Exercise inputs:

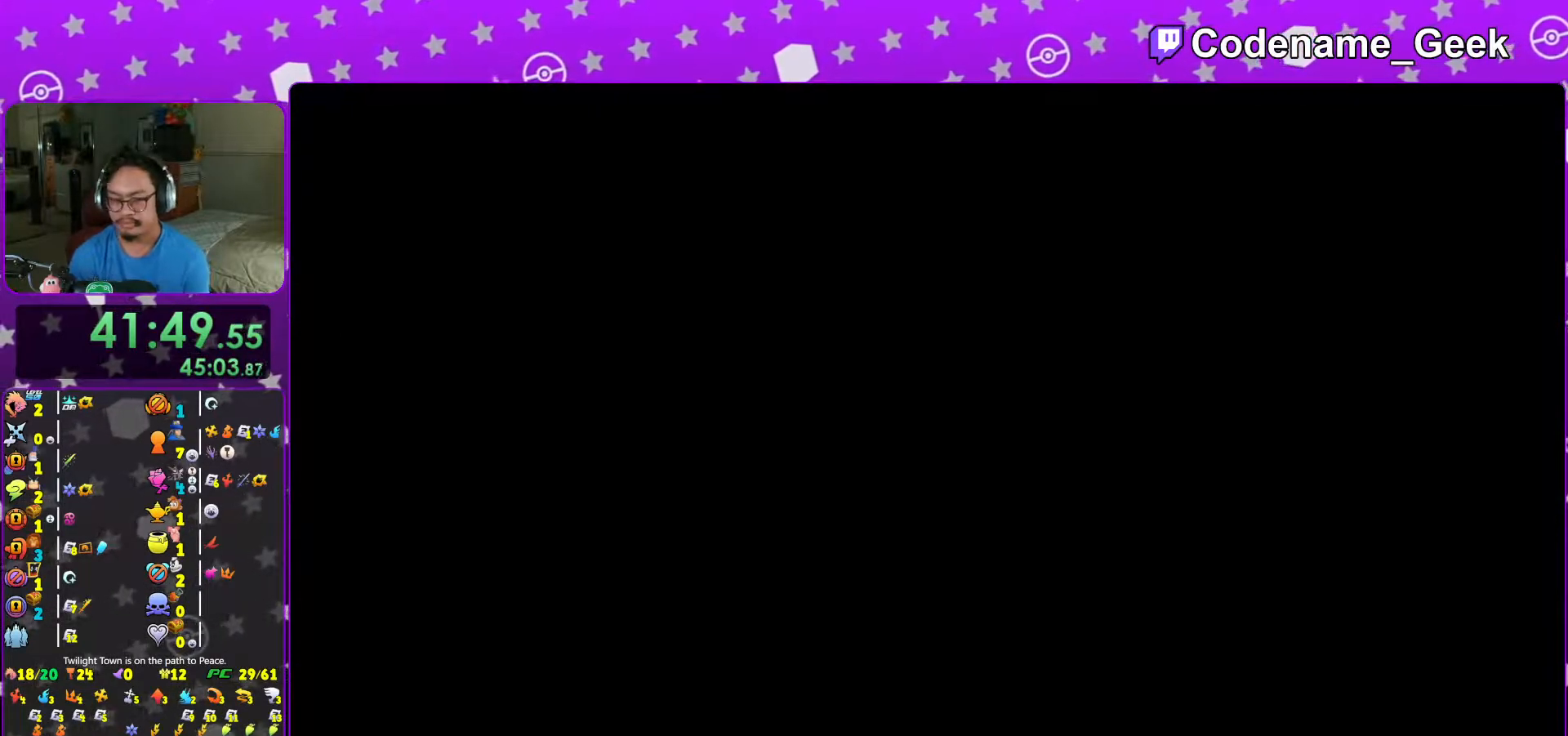
{"buttons": ["X"], "left_stick": "up-left", "right_stick": "center", "events": [[67, "right_stick", "center"], [233, "right_stick", "down-left"], [367, "right_stick", "center"], [467, "X", "down"]]}
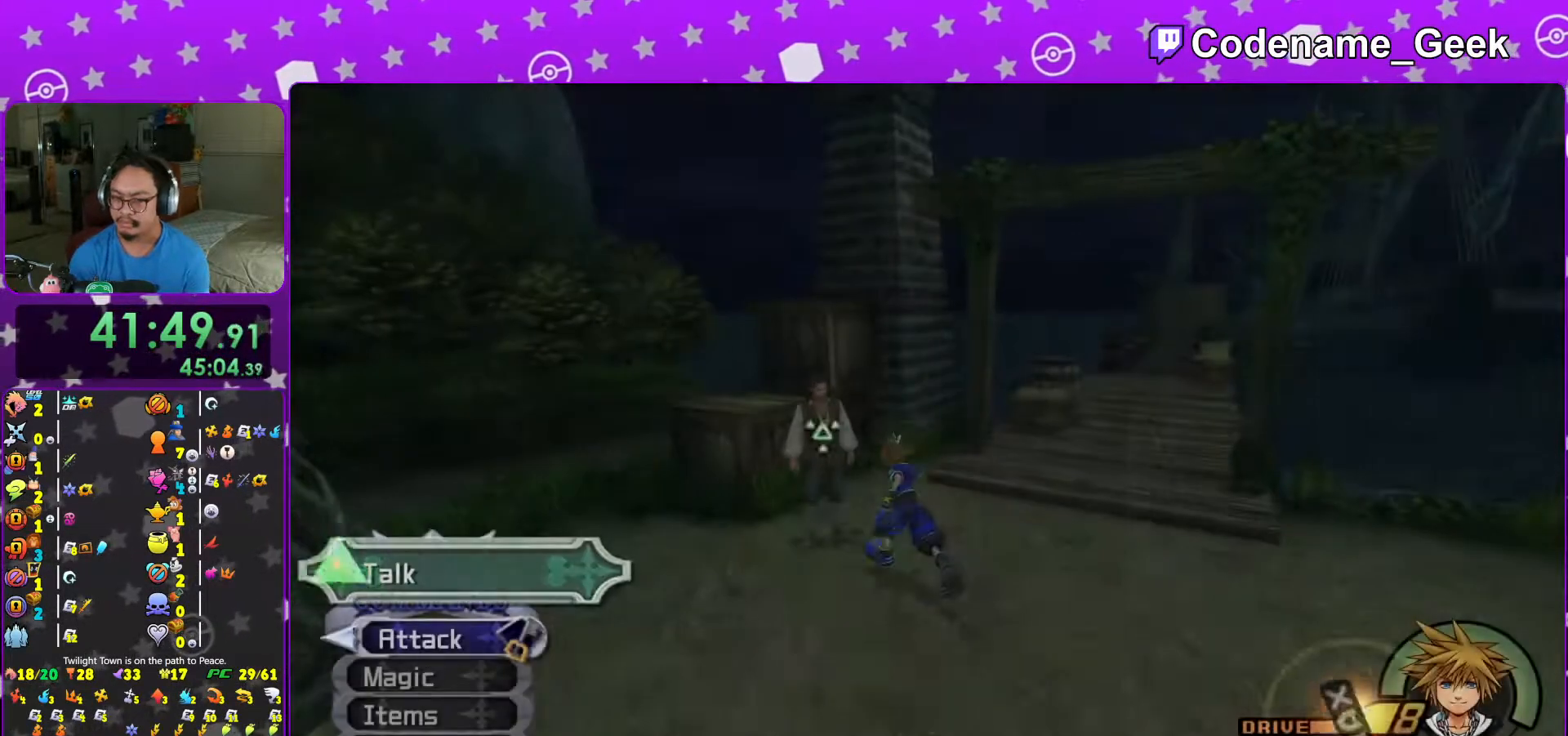
{"buttons": ["A"], "left_stick": "center", "right_stick": "center", "events": [[67, "X", "up"], [167, "X", "down"], [217, "left_stick", "center"], [233, "X", "up"], [367, "A", "down"], [417, "A", "up"], [467, "A", "down"]]}
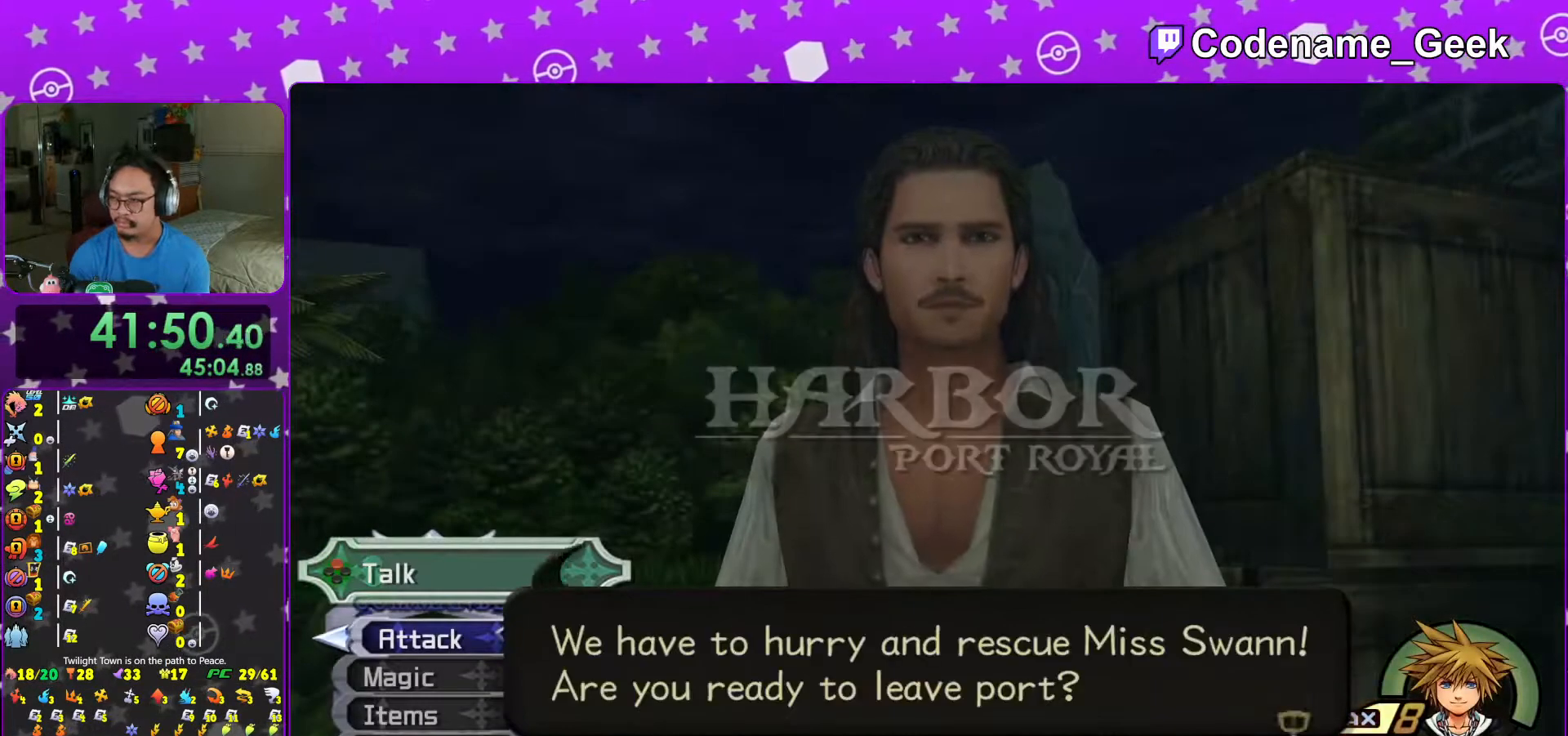
{"buttons": [], "left_stick": "center", "right_stick": "center", "events": [[67, "A", "up"], [117, "A", "down"], [233, "A", "up"]]}
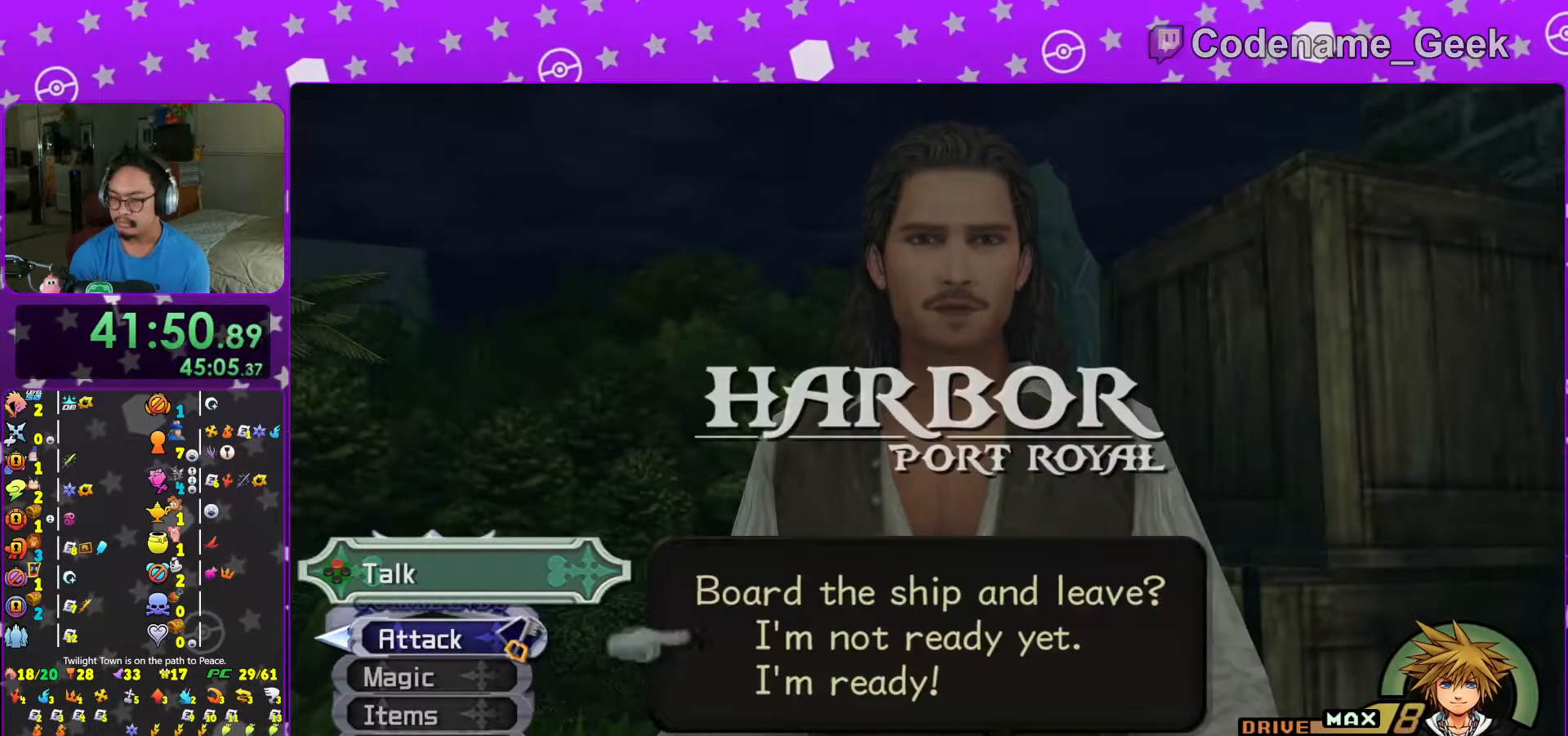
{"buttons": ["B"], "left_stick": "center", "right_stick": "center", "events": [[17, "DPAD_DOWN", "down"], [67, "DPAD_RIGHT", "down"], [83, "A", "down"], [117, "DPAD_DOWN", "up"], [117, "DPAD_RIGHT", "up"], [183, "A", "up"], [267, "A", "down"], [467, "A", "up"], [467, "B", "down"]]}
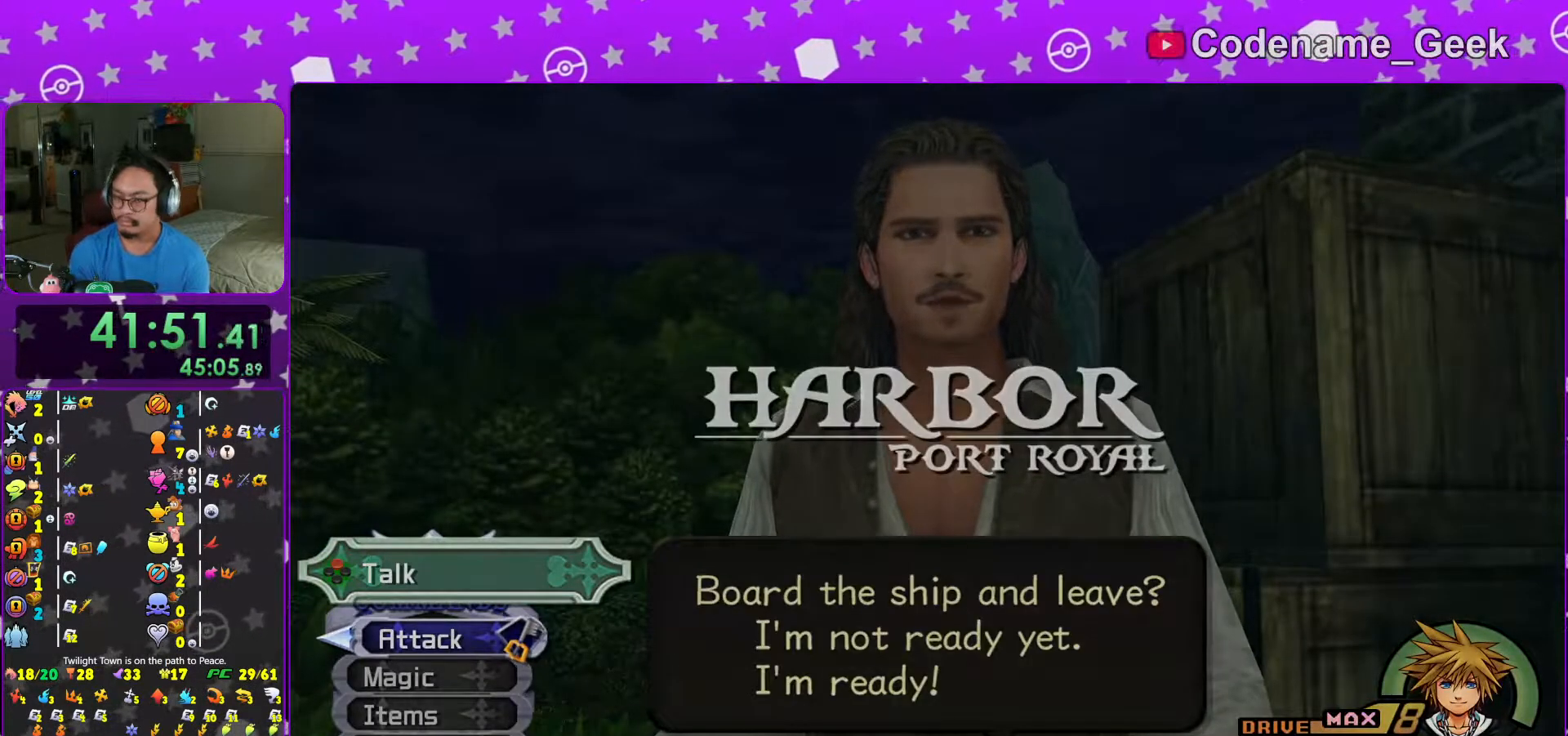
{"buttons": ["B"], "left_stick": "center", "right_stick": "center", "events": [[67, "A", "down"], [67, "B", "up"], [167, "A", "up"], [167, "B", "down"], [317, "A", "down"], [317, "B", "up"], [367, "A", "up"], [367, "B", "down"], [417, "A", "down"], [417, "B", "up"], [467, "A", "up"], [467, "B", "down"]]}
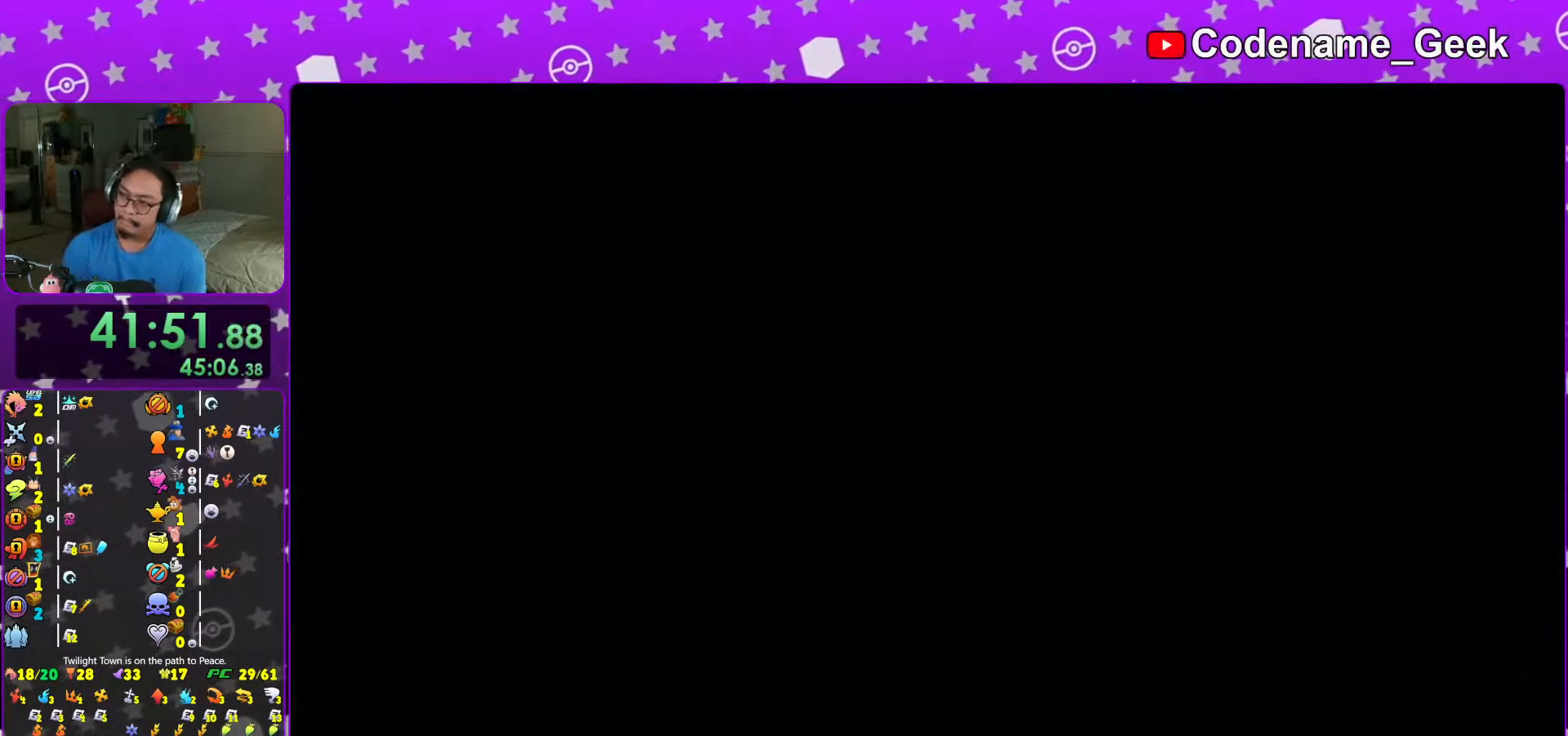
{"buttons": ["A"], "left_stick": "center", "right_stick": "center", "events": [[33, "A", "down"], [33, "B", "up"], [117, "A", "up"], [117, "B", "down"], [167, "A", "down"], [167, "B", "up"], [233, "A", "up"], [233, "B", "down"], [283, "A", "down"], [317, "B", "up"], [367, "B", "down"], [383, "A", "up"], [417, "A", "down"], [417, "B", "up"]]}
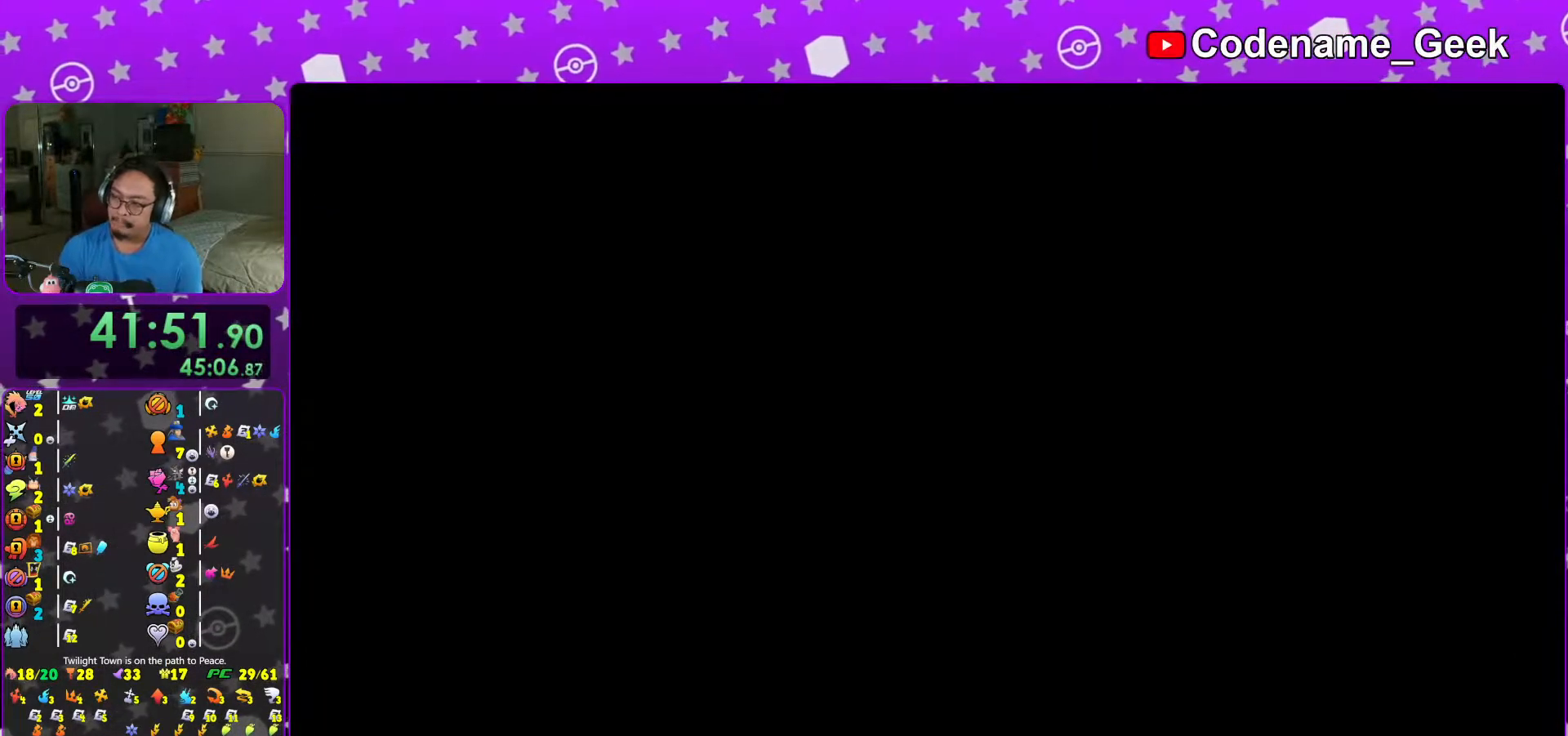
{"buttons": ["B"], "left_stick": "center", "right_stick": "center", "events": [[17, "A", "up"], [17, "B", "down"], [67, "A", "down"], [67, "B", "up"], [117, "B", "down"], [167, "A", "up"], [233, "B", "up"], [367, "B", "down"], [417, "B", "up"], [467, "B", "down"]]}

Assigned task: Return to the listing above and set it down exactly, leaving out its pictures.

Exercise answer:
{"buttons": ["X"], "left_stick": "up-left", "right_stick": "center", "events": [[67, "right_stick", "center"], [233, "right_stick", "down-left"], [367, "right_stick", "center"], [467, "X", "down"]]}
{"buttons": ["A"], "left_stick": "center", "right_stick": "center", "events": [[67, "X", "up"], [167, "X", "down"], [217, "left_stick", "center"], [233, "X", "up"], [367, "A", "down"], [417, "A", "up"], [467, "A", "down"]]}
{"buttons": [], "left_stick": "center", "right_stick": "center", "events": [[67, "A", "up"], [117, "A", "down"], [233, "A", "up"]]}
{"buttons": ["B"], "left_stick": "center", "right_stick": "center", "events": [[17, "DPAD_DOWN", "down"], [67, "DPAD_RIGHT", "down"], [83, "A", "down"], [117, "DPAD_DOWN", "up"], [117, "DPAD_RIGHT", "up"], [183, "A", "up"], [267, "A", "down"], [467, "A", "up"], [467, "B", "down"]]}
{"buttons": ["B"], "left_stick": "center", "right_stick": "center", "events": [[67, "A", "down"], [67, "B", "up"], [167, "A", "up"], [167, "B", "down"], [317, "A", "down"], [317, "B", "up"], [367, "A", "up"], [367, "B", "down"], [417, "A", "down"], [417, "B", "up"], [467, "A", "up"], [467, "B", "down"]]}
{"buttons": ["A"], "left_stick": "center", "right_stick": "center", "events": [[33, "A", "down"], [33, "B", "up"], [117, "A", "up"], [117, "B", "down"], [167, "A", "down"], [167, "B", "up"], [233, "A", "up"], [233, "B", "down"], [283, "A", "down"], [317, "B", "up"], [367, "B", "down"], [383, "A", "up"], [417, "A", "down"], [417, "B", "up"]]}
{"buttons": ["B"], "left_stick": "center", "right_stick": "center", "events": [[17, "A", "up"], [17, "B", "down"], [67, "A", "down"], [67, "B", "up"], [117, "B", "down"], [167, "A", "up"], [233, "B", "up"], [367, "B", "down"], [417, "B", "up"], [467, "B", "down"]]}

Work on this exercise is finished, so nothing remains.